According to a Monday, March 18, National Weather Service report, there is at least a 50 percent chance the stretch of the St. Croix River from Stillwater running to Prescott, where it meets the Mississippi River, and down into Minnesota's Wabasha County, will receive major flooding.
But St. Croix County Emergency Support Services Director Steve T'Kach echoed the weather service's caveat that the severity depends on weather conditions for the rest of the month into April.
"For the most part, it's a waiting game," he said Wednesday.
T'Kach said the county isn't planning on sandbagging operations, but said that's subject to change. Local municipalities generally handle those efforts; he said Hudson officials "are on top of this."
"The potential is there to be right up there with the doozies," he said of major historical floods in the area.
The rate at which snow melts will determine the severity, along with any additional precipitation. The weather service said a best-case scenario means little rain matched with daytime highs in the upper 30s or 40s, along with nighttime freezing.
"The process will slow down" if that occurs, T'Kach said.
The worst case would be an extended period of warm, wet weather with highs in the 50s or 60s, lows in the 40s and high dew points.

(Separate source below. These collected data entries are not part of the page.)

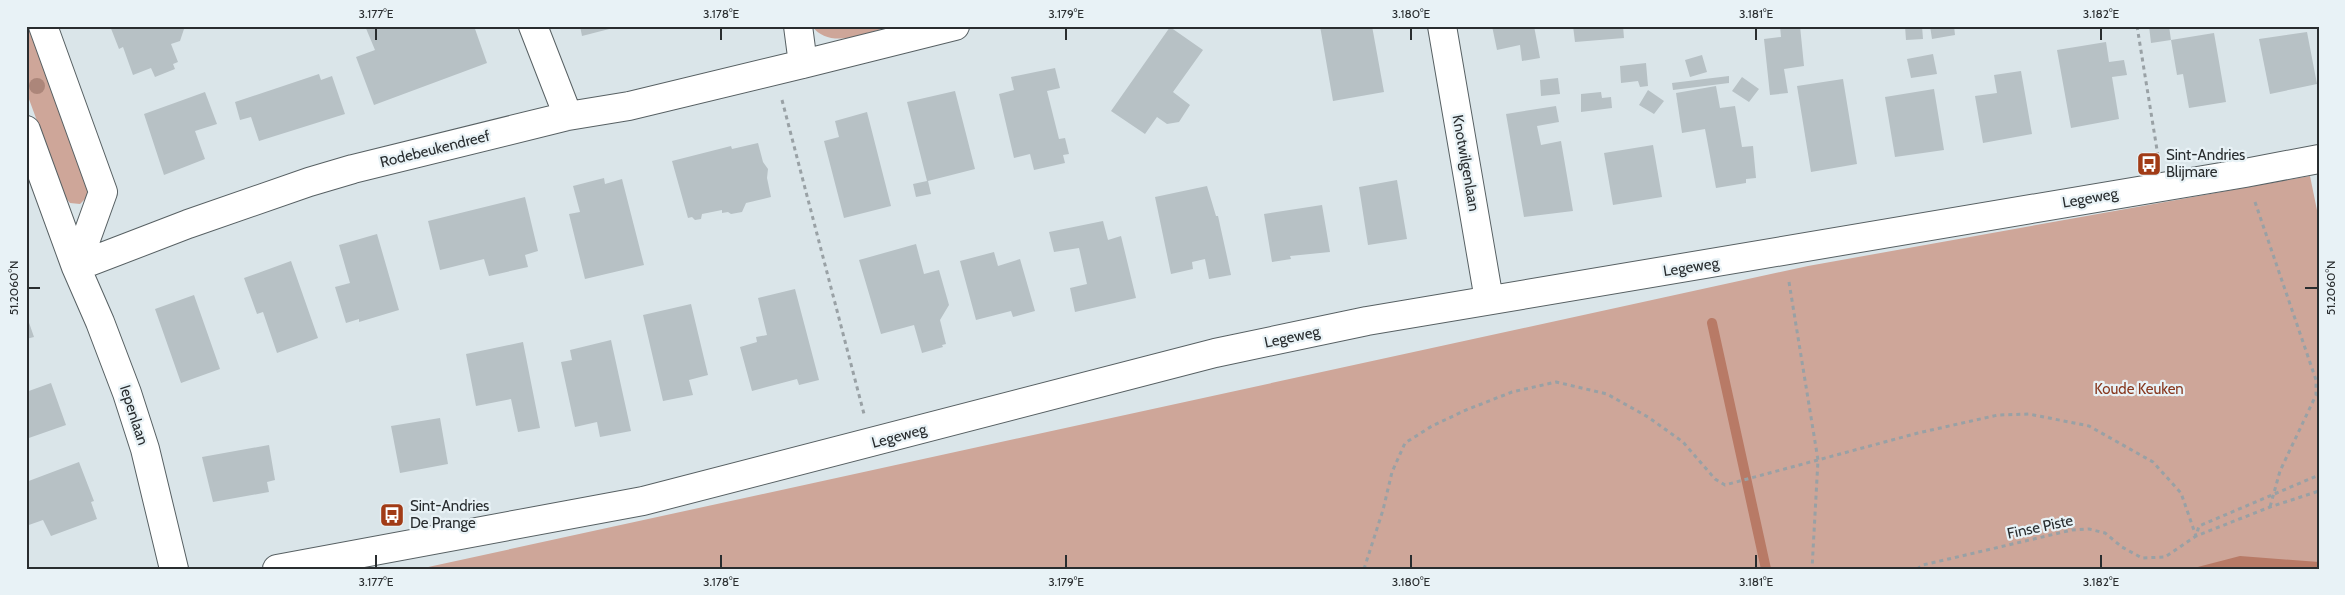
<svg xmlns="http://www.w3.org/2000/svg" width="2345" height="595" viewBox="0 0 2345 595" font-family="Cabin,sans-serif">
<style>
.green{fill:#cea699}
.water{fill:#b87a66}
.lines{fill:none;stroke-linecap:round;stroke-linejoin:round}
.stream{stroke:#b87a66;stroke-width:10}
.building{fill:#b7c1c5}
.minor-casing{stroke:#576063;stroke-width:30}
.path{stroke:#99a1a5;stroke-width:3;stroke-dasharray:4 4;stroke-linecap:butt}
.minor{stroke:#fff;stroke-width:28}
.tree{fill:#ac867a}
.ticks{fill:none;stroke:#292d2f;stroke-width:2}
.labels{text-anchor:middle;stroke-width:4.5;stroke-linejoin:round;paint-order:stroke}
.street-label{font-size:15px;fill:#292d2f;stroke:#e8f2f6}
.poi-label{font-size:15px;fill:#292d2f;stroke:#e8f2f6;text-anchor:start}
.park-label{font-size:15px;fill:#87381f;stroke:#e8f2f6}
.neatline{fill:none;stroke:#292d2f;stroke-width:2}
.ticks-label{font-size:12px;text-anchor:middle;fill:#292d2f}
</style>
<rect width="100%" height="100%" fill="#dae5e9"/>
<path class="green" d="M 26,26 L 29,26 L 87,185 L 87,197 L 80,204 L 70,203 L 65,197 L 26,91 Z
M 812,26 L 892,26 C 868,32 830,51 812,26 Z
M 2310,176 L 2319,220 L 2319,569 L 419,569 L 1808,266 Z"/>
<path class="water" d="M 2240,556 L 2319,562 L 2319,569 L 2190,569 Z"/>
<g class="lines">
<path class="stream" d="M 1712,323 L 1766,569"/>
</g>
<path class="building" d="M 110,26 L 185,26 L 180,41 L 171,44 L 178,62 L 173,64 L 175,69 L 155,77 L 151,68 L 133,75 L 123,47 L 119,49 Z
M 365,26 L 391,26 L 392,29 L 400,26 L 474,26 L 487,63 L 374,105 L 356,57 L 375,50 Z
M 580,26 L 617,26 L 617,27 L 582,36 Z
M 1320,26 L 1372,26 L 1384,92 L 1333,101 Z
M 1492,26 L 1534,26 L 1540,58 L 1522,61 L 1520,45 L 1497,50 Z
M 1573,26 L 1623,26 L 1624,38 L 1575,42 Z
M 1780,26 L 1800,26 L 1804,66 L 1784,69 L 1788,93 L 1770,95 L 1764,39 L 1781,37 Z
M 1905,26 L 1922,26 L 1923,39 L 1906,40 Z
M 1930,26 L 1954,26 L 1955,35 L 1932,39 Z
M 2149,26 L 2169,26 L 2171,40 L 2151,43 Z
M 1170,27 L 1203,50 L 1173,92 L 1190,105 L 1179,122 L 1167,124 L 1157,117 L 1145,134 L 1111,111 Z
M 2307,32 L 2317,84 L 2270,94 L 2259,39 Z
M 2214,33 L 2226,102 L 2189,108 L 2183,74 L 2177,75 L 2171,40 Z
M 2106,42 L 2109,62 L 2124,60 L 2127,75 L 2112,77 L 2119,119 L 2071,128 L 2057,50 Z
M 1933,54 L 1937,74 L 1911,78 L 1907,59 Z
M 1702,55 L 1707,72 L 1690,77 L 1685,60 Z
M 1646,63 L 1648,86 L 1640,87 L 1638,81 L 1621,83 L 1620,66 Z
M 1055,68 L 1060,88 L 1047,91 L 1059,139 L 1065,138 L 1069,154 L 1063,155 L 1065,163 L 1034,170 L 1030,154 L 1014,158 L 999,94 L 1014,90 L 1011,77 Z
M 2021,71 L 2032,134 L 1983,143 L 1975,96 L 1997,93 L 1994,75 Z
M 319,74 L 321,80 L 332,76 L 345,114 L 259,141 L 251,117 L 240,120 L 235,102 Z
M 1729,76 L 1729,83 L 1673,90 L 1672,83 Z
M 1742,77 L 1759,89 L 1749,102 L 1732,91 Z
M 1558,78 L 1560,94 L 1541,96 L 1540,80 Z
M 1843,79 L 1857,164 L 1811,172 L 1797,86 Z
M 1716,86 L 1720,108 L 1735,106 L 1742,147 L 1753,146 L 1756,178 L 1746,179 L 1746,183 L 1716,188 L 1705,129 L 1682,133 L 1676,93 Z
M 1934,89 L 1944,150 L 1895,157 L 1885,97 Z
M 1648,90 L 1664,101 L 1654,114 L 1639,105 Z
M 955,91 L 975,169 L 928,181 L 931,194 L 916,197 L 913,184 L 927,181 L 907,102 Z
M 205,92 L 217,124 L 195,131 L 205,159 L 164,175 L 144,114 Z
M 1601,92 L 1602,98 L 1611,97 L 1612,108 L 1581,112 L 1581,94 Z
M 1556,106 L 1559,122 L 1537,126 L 1541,145 L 1561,141 L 1573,211 L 1524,217 L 1506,114 Z
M 867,112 L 891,206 L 844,218 L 824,141 L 839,137 L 835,121 Z
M 758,143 L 763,162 L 768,169 L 767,178 L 771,197 L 746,203 L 742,212 L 731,214 L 728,212 L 722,213 L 722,210 L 702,214 L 701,219 L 695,220 L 692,217 L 688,218 L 672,161 L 731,146 L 732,149 Z
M 1653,145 L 1662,197 L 1613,205 L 1604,153 Z
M 604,178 L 605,184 L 622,179 L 644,265 L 585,279 L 569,214 L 580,212 L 573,186 Z
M 1397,180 L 1407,239 L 1368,245 L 1359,187 Z
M 1207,186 L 1216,216 L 1218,216 L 1231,275 L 1209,279 L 1205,259 L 1192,262 L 1193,269 L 1171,274 L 1155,197 Z
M 525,197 L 538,251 L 525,255 L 528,267 L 489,276 L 484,259 L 440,270 L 428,221 Z
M 1322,205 L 1330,252 L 1290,256 L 1291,259 L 1272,262 L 1264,214 Z
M 1103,221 L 1108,240 L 1121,236 L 1136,298 L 1075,312 L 1070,288 L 1087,284 L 1079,248 L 1054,252 L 1049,232 Z
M 377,234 L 399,310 L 359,322 L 359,319 L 346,323 L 335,287 L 350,283 L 339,245 Z
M 916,244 L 924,274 L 939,270 L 949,305 L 940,320 L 946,344 L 942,345 L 943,347 L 922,353 L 914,325 L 881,334 L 859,260 Z
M 994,252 L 998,266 L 1020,259 L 1035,311 L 1013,317 L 1011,311 L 976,320 L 960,261 Z
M 291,261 L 318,338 L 277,353 L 263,312 L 257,314 L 244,278 Z
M 795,289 L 819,380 L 799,385 L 797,379 L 752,391 L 740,347 L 757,342 L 756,337 L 767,335 L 758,298 Z
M 194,295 L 220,369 L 181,383 L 155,309 Z
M 691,304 L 708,375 L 689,380 L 693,395 L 663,401 L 643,315 Z
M 26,314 L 34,337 L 26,339 Z
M 611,340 L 631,431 L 600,437 L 597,422 L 575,427 L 561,362 L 572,360 L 570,350 Z
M 523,342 L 540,428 L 518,432 L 511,399 L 476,406 L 466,354 Z
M 51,383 L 66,425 L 26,439 L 26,392 Z
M 440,418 L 448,464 L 400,473 L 391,426 Z
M 269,445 L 275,480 L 267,482 L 269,492 L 213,502 L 202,457 Z
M 79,462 L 94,501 L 91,502 L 97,519 L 51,536 L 43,520 L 26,526 L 26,482 Z"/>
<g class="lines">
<defs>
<path id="minor" d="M 43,26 L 103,192 L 76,267
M 533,26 L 568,116
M 798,26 L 803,64 L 955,26
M 1442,26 L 1489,300
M 26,130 L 76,267 L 100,322 L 127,393 L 145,449 L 174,569
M 76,267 L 188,224 L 309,182 L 353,169 L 568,116 L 629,106 L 803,64
M 277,569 L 643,501 L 1215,353 L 1367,321 L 2245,173 L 2319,159"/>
</defs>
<use href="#minor" class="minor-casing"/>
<path class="path" d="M 2137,26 L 2158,156
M 782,100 L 864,414
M 2255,202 L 2316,380 L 2316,395 L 2280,471 L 2270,507
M 1789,282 L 1818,460 L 1812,569
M 1364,569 L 1383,510 L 1392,472 L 1405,443 L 1432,426 L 1466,410 L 1512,392 L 1556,382 L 1607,394 L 1648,417 L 1683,442 L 1715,479 L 1725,485 L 1918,433 L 1998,415 L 2029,414 L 2089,426 L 2153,462 L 2181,493 L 2196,536 L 2270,507 L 2319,491
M 1917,569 L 1923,565 L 2072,530 L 2089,529 L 2105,533 L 2122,547 L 2142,558 L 2165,557 L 2196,536 L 2199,526 L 2319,475"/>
<use href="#minor" class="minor"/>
</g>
<circle class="tree" cx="37" cy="86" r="8"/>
<path class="ticks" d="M 376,28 L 376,40M 721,28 L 721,40M 1066,28 L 1066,40M 1411,28 L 1411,40M 1756,28 L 1756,40M 2101,28 L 2101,40M 28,288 L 40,288M 2305,288 L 2318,288M 376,555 L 376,568M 721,555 L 721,568M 1066,555 L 1066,568M 1411,555 L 1411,568M 1756,555 L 1756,568M 2101,555 L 2101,568"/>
<defs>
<symbol id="bus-square" viewBox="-11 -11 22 22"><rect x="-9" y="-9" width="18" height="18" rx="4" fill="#a13b16" stroke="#e8f2f6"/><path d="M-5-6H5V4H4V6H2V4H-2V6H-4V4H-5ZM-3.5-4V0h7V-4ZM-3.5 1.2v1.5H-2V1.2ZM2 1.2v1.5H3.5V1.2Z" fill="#fff"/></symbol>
</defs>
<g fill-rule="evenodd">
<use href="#bus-square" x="2135" y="150" width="28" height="28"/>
<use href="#bus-square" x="378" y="501" width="28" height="28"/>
</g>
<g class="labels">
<g class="street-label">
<text transform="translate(435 149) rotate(-14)" y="5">Rodebeukendreef</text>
<text transform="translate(1466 163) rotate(80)" y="5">Knotwilgenlaan</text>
<text transform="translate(2090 198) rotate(-10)" y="5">Legeweg</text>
<text transform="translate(1691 267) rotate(-9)" y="5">Legeweg</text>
<text transform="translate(1292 337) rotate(-12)" y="5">Legeweg</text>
<text transform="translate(134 415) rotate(72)" y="5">Iepenlaan</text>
<text transform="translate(899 436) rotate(-15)" y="5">Legeweg</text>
<text transform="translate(2040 527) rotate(-12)" y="5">Finse Piste</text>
</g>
<g class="poi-label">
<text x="2166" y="160">Sint-Andries<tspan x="2166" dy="17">Blijmare</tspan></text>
<text x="410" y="511">Sint-Andries<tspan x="410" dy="17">De Prange</tspan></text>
</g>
<g class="park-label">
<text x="2139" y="394">Koude Keuken</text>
</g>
</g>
<rect width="2345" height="595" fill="none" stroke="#e8f2f6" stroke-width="55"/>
<rect x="28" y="28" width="2290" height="540" class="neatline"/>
<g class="ticks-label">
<text x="376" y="18">3.177°E</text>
<text x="721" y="18">3.178°E</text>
<text x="1066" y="18">3.179°E</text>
<text x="1411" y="18">3.180°E</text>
<text x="1756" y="18">3.181°E</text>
<text x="2101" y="18">3.182°E</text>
<text transform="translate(14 288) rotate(-90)" y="4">51.2060°N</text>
<text transform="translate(2331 288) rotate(-90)" y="4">51.2060°N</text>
<text x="376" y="586">3.177°E</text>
<text x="721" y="586">3.178°E</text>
<text x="1066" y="586">3.179°E</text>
<text x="1411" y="586">3.180°E</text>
<text x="1756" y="586">3.181°E</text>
<text x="2101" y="586">3.182°E</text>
</g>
</svg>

According to the NWS forecast for Hudson, Thursday's high will be 50 with a low of 28. Friday will reach 44 and drop to 23. Saturday will see a high of 51 and a low of 32. Thursday through Saturday are all forecast to be sunny.
Sunday's forecast calls for a chance of snow turning over to rain with a high of 50 and a low of 24.
As of Wednesday, five St. Croix County roads were closed due to snowmelt. T'Kach said the eastern part of the county received more snow than the western side; more roads are affected in that part of the county, he said, noting that a dozen had been closed over the previous weekend.
T'Kach said officials are also monitoring ice jams on rivers, which can displace water as they build and damage bridges along the way.
"Anything that is in their way is getting hit," he said.
A jam on the Willow River he checked on earlier in the week at county roads I and A appeared to have cleared by Wednesday, with massive ice chunks piling up on the shore and sandbars.